Nov. 15, 2019, 7:43 PM

California sued the Trump administration for rescinding an Obama-era waiver that allows the state to require sales of electric vehicles and set stricter auto-emissions standards than the federal government.

The state claims the Environmental Protection Agency wrongfully reversed course on the waiver after more than five decades of granting California permission to set its own standards.

Almost two dozen other states joined California’s lawsuit, filed Friday in Washington federal court, according to California Attorney General Xavier Becerra.

In a statement, Becerra highlighted the long history of other states adopting California’s tougher rules to reduce smog and help tackle the worsening impacts of climate change.

“The Trump administration, on the other hand, has chosen to side with polluters,” Becerra said. “We believe we’re on the right side of history.”

The administration’s new policy relates to federal greenhouse gas standards for passenger vehicles and light trucks for model years 2021 to 2026.

TO BE DONE: Reproduce the news excerpt on California's lawsuit over the vehicle emissions waiver word for word, in its entirety.

Data drawn from a collection:
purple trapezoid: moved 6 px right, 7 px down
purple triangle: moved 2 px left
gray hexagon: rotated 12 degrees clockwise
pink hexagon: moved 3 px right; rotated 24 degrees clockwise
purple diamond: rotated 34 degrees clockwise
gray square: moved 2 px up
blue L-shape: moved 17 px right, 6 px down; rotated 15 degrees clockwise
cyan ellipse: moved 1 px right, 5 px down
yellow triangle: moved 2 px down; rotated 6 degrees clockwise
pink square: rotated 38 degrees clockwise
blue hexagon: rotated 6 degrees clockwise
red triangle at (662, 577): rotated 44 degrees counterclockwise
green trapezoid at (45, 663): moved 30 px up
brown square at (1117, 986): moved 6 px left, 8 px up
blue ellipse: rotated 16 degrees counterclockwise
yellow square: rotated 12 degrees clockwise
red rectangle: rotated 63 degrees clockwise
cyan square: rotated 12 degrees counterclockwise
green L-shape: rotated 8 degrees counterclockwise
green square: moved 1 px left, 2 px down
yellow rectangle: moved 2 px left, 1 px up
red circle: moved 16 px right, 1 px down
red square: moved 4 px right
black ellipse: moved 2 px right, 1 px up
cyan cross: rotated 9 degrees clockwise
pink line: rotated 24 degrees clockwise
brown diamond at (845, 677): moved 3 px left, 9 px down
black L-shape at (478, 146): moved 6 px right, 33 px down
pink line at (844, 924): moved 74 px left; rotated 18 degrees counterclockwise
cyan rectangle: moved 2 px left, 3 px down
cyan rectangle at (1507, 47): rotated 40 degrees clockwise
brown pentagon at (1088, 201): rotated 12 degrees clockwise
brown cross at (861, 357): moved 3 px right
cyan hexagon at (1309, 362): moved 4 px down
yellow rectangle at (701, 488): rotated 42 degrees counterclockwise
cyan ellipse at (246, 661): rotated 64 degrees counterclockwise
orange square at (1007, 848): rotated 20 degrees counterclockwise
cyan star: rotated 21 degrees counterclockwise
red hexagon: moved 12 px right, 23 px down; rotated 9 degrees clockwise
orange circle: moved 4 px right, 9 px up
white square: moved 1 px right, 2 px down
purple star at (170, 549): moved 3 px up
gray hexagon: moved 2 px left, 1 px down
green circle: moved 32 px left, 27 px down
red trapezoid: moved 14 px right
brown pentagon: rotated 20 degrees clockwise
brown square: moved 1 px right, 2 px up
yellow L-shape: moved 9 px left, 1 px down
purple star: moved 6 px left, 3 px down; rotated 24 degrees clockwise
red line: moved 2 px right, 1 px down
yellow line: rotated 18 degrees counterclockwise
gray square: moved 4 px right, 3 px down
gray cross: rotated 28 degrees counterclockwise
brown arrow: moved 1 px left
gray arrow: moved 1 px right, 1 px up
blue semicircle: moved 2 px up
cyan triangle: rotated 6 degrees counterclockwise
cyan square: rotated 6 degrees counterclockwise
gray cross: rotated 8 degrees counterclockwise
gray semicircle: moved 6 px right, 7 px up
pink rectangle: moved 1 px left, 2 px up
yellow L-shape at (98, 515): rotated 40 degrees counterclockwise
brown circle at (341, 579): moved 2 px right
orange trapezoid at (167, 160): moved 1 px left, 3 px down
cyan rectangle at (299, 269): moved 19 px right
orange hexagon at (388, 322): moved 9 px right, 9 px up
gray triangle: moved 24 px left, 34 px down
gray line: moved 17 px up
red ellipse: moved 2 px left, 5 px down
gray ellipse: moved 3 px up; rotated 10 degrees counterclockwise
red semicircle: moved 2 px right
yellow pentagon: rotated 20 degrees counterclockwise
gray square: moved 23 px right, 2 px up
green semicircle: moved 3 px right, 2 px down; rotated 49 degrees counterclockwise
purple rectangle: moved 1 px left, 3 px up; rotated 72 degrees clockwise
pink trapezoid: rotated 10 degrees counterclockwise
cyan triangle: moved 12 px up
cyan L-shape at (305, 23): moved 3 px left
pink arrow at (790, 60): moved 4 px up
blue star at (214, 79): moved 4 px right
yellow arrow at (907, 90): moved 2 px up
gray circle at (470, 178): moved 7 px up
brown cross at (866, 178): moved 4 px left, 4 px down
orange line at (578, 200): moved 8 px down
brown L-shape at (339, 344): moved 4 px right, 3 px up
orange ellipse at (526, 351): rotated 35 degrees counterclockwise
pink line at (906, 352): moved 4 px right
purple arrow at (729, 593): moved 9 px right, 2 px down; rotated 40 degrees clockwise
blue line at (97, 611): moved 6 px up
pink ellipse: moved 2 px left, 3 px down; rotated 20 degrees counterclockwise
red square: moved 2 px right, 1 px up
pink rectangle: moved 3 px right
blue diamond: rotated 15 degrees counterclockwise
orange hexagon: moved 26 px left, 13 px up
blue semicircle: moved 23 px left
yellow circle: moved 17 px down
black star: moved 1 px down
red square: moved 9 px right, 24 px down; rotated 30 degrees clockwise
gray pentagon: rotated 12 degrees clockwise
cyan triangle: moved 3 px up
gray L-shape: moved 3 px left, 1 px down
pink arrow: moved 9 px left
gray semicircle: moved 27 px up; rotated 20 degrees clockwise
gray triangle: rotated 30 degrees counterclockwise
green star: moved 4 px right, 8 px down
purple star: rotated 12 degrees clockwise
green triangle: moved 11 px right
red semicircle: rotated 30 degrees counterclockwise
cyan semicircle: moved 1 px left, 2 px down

EXERCISE RESULT:
Nov. 15, 2019, 7:43 PM

California sued the Trump administration for rescinding an Obama-era waiver that allows the state to require sales of electric vehicles and set stricter auto-emissions standards than the federal government.

The state claims the Environmental Protection Agency wrongfully reversed course on the waiver after more than five decades of granting California permission to set its own standards.

Almost two dozen other states joined California’s lawsuit, filed Friday in Washington federal court, according to California Attorney General Xavier Becerra.

In a statement, Becerra highlighted the long history of other states adopting California’s tougher rules to reduce smog and help tackle the worsening impacts of climate change.

“The Trump administration, on the other hand, has chosen to side with polluters,” Becerra said. “We believe we’re on the right side of history.”

The administration’s new policy relates to federal greenhouse gas standards for passenger vehicles and light trucks for model years 2021 to 2026.